Recently the church lost one of its great voices. Bishop Kallistos Ware’s death is a great loss to English speaking Orthodoxy, and a friendly voice in the world of church ecumenism – though never a compromiser. Bishop Kallistos, as well as his work in translating the Fathers of the Church into English, and other theological an spiritual  input, was an ambassador the needful communion of humanity in relation to God’s creation, and God the Creator. He advocates that the issues facing our world today are a result of sin, of our disunity with God, and the need for repentance to heal the rift between mankind and the world.

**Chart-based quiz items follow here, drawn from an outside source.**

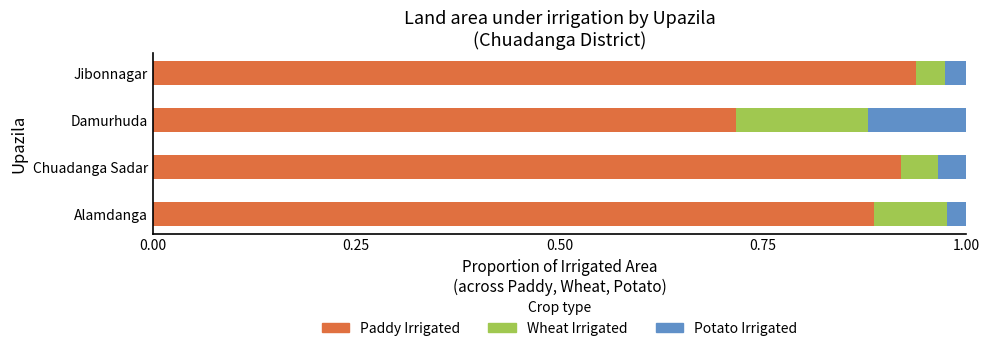

At which label is Paddy Irrigated closest to 0?

Damurhuda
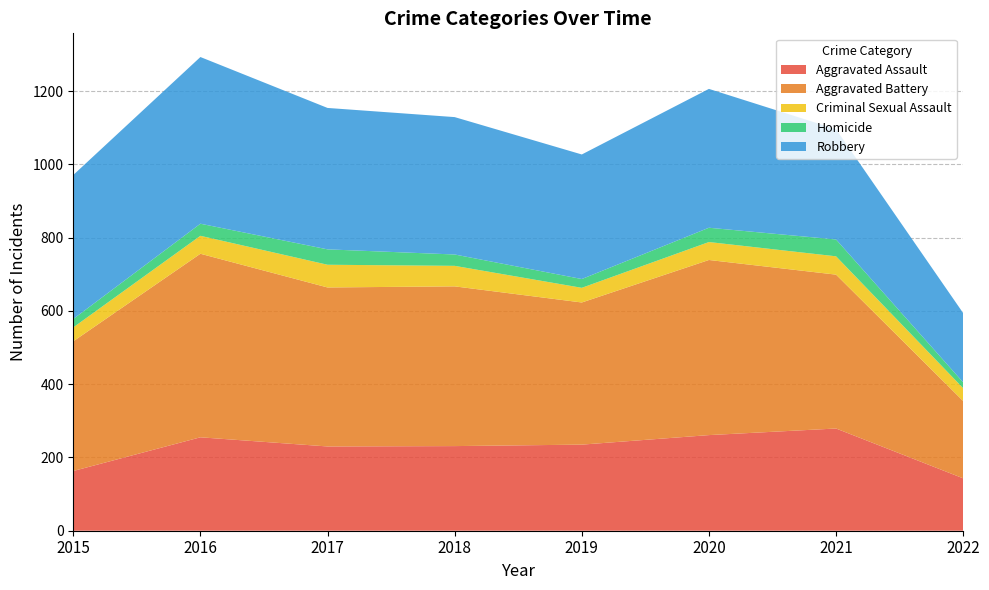

Reading left to right, extract all data points from this chart.

Aggravated Assault: 163	255	230	231	235	261	279	143
Aggravated Battery: 354	501	434	436	388	478	420	211
Criminal Sexual Assault: 38	49	62	56	40	49	50	35
Homicide: 23	33	42	31	24	39	46	16
Robbery: 393	455	386	375	340	379	301	189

In his book, The Orthodox Way p53, Bishop Kallistos says, ‘Consciously and with deliberate purpose [man] can do two things that the animals can only do unconsciously and instinctively. First, man is able to bless and praise God for the world. Man is best defined not as a “logical” but as a “Eucharistic” animal. He does not merely think about it and use it, but he is capable of seeing the world as God’s gift, as a sacrament of God’s presence and a means of communion with him. So he is able to offer the world back to God in thanksgiving: “Thine own from thine own we offer to thee, in all and for all” (Liturgy of St. John Chrysostom)

 

The condition of our world is in large part due to a ‘fallen humanity’, a humanity that is out of step with the Creation and with the Creator. Of this fallen humanity Bp. Kallistos says (p59), ‘The original sin of man, his turning from God-centredness to self-centredness, meant first and foremost that he no longer looked upon the world and other human beings in a eucharistic way, as a sacrament of communion with God. He ceased to regard them as a gift, to be offered back in thanksgiving to the Giver, and he began to treat them as his own possession, to be grasped, exploited and devoured’.

 

In this year of ‘Listening to the voice of creation’ we are all obliged to be more sensitive to the cries of the world, to the groaning of natural phenomena as they slowly die due to the capriciousness of human consumption, to the lament of species on the brink of extinction, to the sea life overshadowed and choked by flotillas of our plastic waste.

 

The call is for us to rejoice once again – to rejoice because of our place in God’s creation, and alongside the rest of Creation. It is our calling to be the ones who give thanks for all of this, not to be ones constantly depressed and anxious for what we are doing. This is not our vocation; this is not what is meant to be truly human; true humanity is as co-worker with a Creator God, and thanks-giver for the gifts of creation. Listen to the voice of creation.

 

 

All creatures of our God and King,

Lift up your voice and with us sing

Alleluya, alleluia!

Thou burning sun with golden beam,

Thou silver moon with softer gleam:

O praise him, O praise him,

Alleluya, Alleluya, Alleluya!

 

‘See, I have set before you today life and prosperity, death and adversity’. (Deut 30, 15).